### TEXT FOR ANALYSIS
■ ■ ■ ■ ■
MindLeap VR system throws away controllers, reads minds

Virtual Reality might have just gotten a wee bit weirder. Or fancier, depending on your take. Neurotechnology company MindMaze is growing out of its roots in the medical industry and stepping into the games biz. At GDC 2015, it just revealed what could be the evolution of VR platforms, even while VR platforms are still at a growing phase. MindLeap, as it is called, may look like a regular head-mounted display, but you won't need controllers or even gloves to use it. All you need is to think.

MindMaze got its tech chops from creating systems that would help patients with neurological deficits recover faster. In one example, a patient who had lost an arm used the system to help cope with phantom pain and the loss of a limb. The platform offered little to no latency when it came to interpreting and processing brain signals into actions, something which MindMaze thought would be a perfect fit for games.
■ ■ ■ ■ ■
(Dataset entries)
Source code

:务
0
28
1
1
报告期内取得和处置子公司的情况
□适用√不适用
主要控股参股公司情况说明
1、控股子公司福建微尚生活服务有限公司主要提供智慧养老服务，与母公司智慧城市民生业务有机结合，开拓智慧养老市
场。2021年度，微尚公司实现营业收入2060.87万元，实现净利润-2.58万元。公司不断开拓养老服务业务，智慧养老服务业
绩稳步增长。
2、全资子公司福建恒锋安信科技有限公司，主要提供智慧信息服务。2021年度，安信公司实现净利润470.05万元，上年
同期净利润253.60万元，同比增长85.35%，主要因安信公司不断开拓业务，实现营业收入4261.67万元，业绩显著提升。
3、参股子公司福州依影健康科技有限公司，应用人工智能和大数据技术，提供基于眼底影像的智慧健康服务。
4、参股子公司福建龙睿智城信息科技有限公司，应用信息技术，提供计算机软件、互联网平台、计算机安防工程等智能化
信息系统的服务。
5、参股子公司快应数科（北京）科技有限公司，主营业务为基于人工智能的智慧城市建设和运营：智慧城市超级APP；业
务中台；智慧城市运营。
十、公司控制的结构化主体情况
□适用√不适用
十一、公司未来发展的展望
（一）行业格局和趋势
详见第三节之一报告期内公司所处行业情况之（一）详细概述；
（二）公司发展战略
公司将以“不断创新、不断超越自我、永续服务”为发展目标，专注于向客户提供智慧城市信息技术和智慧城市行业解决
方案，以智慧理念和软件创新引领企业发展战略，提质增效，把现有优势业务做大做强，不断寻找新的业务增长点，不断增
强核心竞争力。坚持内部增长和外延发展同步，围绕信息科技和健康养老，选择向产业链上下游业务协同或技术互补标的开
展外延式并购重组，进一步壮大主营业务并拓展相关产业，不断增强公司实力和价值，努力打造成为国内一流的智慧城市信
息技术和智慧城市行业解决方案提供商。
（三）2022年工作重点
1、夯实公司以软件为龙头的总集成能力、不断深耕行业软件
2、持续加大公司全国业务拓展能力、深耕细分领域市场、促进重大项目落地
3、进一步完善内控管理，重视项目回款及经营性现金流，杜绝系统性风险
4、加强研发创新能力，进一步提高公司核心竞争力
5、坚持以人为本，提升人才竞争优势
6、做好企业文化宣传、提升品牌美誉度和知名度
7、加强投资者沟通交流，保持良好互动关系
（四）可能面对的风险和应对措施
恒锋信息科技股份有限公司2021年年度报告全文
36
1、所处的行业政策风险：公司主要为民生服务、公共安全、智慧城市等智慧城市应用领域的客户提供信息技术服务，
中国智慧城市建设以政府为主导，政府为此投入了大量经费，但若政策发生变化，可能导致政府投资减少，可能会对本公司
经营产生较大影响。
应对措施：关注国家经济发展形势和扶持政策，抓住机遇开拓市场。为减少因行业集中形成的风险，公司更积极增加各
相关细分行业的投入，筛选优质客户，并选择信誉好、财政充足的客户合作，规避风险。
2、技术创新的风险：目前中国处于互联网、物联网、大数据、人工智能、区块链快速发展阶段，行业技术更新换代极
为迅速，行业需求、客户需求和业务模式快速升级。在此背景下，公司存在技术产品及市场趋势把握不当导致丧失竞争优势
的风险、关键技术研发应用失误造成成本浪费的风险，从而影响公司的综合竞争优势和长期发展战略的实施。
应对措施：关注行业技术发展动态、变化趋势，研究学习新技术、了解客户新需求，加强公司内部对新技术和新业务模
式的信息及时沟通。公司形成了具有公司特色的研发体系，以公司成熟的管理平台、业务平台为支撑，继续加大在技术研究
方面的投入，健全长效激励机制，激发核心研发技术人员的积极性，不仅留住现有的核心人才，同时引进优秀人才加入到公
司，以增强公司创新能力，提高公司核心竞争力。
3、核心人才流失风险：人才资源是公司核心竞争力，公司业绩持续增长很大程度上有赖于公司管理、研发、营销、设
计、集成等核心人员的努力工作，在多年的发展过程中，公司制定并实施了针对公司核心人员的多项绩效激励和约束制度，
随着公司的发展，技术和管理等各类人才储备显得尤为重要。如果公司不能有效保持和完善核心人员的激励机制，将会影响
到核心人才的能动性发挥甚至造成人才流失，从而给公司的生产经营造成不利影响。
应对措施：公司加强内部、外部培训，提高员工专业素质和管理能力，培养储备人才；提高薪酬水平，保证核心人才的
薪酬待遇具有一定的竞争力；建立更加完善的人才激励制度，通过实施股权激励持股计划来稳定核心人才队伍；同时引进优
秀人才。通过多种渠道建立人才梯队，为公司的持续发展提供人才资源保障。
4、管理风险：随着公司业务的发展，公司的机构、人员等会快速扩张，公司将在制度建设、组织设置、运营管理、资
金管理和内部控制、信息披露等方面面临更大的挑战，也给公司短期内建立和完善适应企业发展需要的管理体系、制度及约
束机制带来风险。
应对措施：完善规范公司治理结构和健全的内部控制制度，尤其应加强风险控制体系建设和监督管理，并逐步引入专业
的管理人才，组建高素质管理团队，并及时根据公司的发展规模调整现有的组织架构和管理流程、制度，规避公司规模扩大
■ ■ ■ ■ ■
### WHAT IS EXPECTED
Could you carry on the article about the MindLeap VR system from where it stops?

### TASK RESULT
MindLeap is composed of two hardware parts. The first is the usual headset. But instead of just displaying images and tracking head motion, the device is equipped with sensors to detect signals from brain activity. These signals are then interpreted to mean various actions, depending on the context of the game. Whereas it takes takes about 20 milliseconds to go between brain and touch or 70 milliseconds from sight to brain, MindMaze claims that a direct access to brain signals is even faster.

That said, you won't have to play all your MindLeap games sitting down. The platform also includes a camera for 3D motion capture. While MindMaze started from scratch for most of MindLeap, this half of the system is a clear nod to the Microsoft Kinect. That said, the company had to tweak the idea and implementation in order to account for cases not covered by Kinect, especially in the medical field. MindLeap's camera, for example, will work even if you are sitting down.

MindLeap's first demos are crude and nothing exactly groundbreaking, but they set the stage for things that are to come. In one example, the system interpreted relaxation and tension as offense and defense in a brain-controlled tug of war like game. While it did give your hands a break, your facial muscles would surely have a workout. MindMaze will be making an SDK available within the next six month to help let developers' creative juices flow.